To summarize, LEDs are not light bulbs. LEDs replacing light bulbs consist of one or more LEDs and one or more resistors in series to limit the current to a much lower value than filaments would use. The low current of LED replacements can cause multiple issues. The easiest solution to all of them is to add a resistor in parallel to increase the current back to what the filaments were taking. Current times voltage equals power. Same voltage and same current equals the same power. To reduce the power use a higher resistance value to lower the current knowing it may or may not solve the issue.

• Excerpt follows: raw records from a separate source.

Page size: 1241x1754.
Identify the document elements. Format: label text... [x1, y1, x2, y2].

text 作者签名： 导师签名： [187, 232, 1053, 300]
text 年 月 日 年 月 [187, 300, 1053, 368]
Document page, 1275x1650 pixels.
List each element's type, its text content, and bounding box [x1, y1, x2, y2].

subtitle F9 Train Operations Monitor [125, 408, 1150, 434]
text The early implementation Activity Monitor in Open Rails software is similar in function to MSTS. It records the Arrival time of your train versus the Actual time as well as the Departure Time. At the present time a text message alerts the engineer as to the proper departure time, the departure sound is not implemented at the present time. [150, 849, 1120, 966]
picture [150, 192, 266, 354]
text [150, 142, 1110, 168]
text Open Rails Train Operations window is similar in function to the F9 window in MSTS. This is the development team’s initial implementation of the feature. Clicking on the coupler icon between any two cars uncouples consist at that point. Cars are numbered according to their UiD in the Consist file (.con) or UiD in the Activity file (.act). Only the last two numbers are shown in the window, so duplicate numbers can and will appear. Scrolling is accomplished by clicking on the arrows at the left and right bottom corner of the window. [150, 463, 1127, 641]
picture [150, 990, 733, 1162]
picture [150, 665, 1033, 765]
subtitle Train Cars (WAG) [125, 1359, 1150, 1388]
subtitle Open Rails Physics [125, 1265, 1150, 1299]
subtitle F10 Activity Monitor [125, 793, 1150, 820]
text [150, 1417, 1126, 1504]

Finally, your second comment. Yes, solder tends to be used more in electronics because the parts are smaller and can be easily soldered. Larger mechanical connections are used where possible to save time, cost, and make it easier to disconnect if needed. Mechanical connections can also be made more vibration resistant. Solder connections will give more contact area which means less resistance and therefor less chance of building up heat in the connection. This discussion started when it was observed that the solder connection had melted on a resistor and someone suggested that a mechanical connection would work better. Exactly the opposite is true. A mechanical connection would have gotten even hotter than the soldered connection. In that case the heat was coming from the resistor, not the connection. Bottom line, always solder if you have the time and skill. Use a mechanical connection if the connector is overdesigned for the application or you plan to take it apart later.

 

Isn't this is a combination bulb? Two circuits? One is a constant-on DRL and the other circuit is the turn signal? The resistor is for the turn signal circuit to prevent hyperflash. Therefore, isn't the resistor eating up current and making heat only when the turn signal is on? If so, during the 99% of operational time while the turn signal is off, the heat is being dissipated? If all assumptions are correct, why the concern about heat on the resistor? Polite corrections requested.

 

DRL, turn signal, parking lamp share same bulb (dual filament bulb).

DRL and turn signal share same circuit. So resistor is "eating up current" when ever the DRL's are on. So basically anytime other than at night.

 

Personally, I don't give a rats a** what your so called background is. All you do is try to tear people down. Until you've modded your car as some of us are doing, butt out.

 

I have installed every LED light offered from Corvette Mods on my modified 2007 Coupe - interior, rear, front - some nearly 2 years ago. Of course I didn't install any of them myself - had forum vendor ZIP do it. So far, the only problem I have had was with a DRL switchback that arrived damaged - they replaced it no questions asked. I drive my car everyday, rain or shine and no problems with heat or resistors...yet. I have the 6000K DRL's, low beams and switchbacks - no hyper flash. I also have the resistors installed on my Eagle Eyes LED tail lights - no hyper flash. I may be the anomaly here, but I am a very satisfied customer.

 

Awesome. I've got a white C6 and want to do the same thing. do you know where and how the resistor's were mounted?

 

The Eagle Eye LED tail lights have the load equalizers mounted in line. Everything is true plug and play. The DRL's require placing the load equalizer in line on the turn signal wiring on each side so two are required. This prevents hyper flash.

 

Like the vendor, the wires are zip tied and the resistors are free floating in the space between the light socket and the wheel well - they touch nothing and have plenty of open air to assist with the cooling.

 

Exactly how I did mine. No heat issues what so ever. I've had several people mention that they are bright as all get out.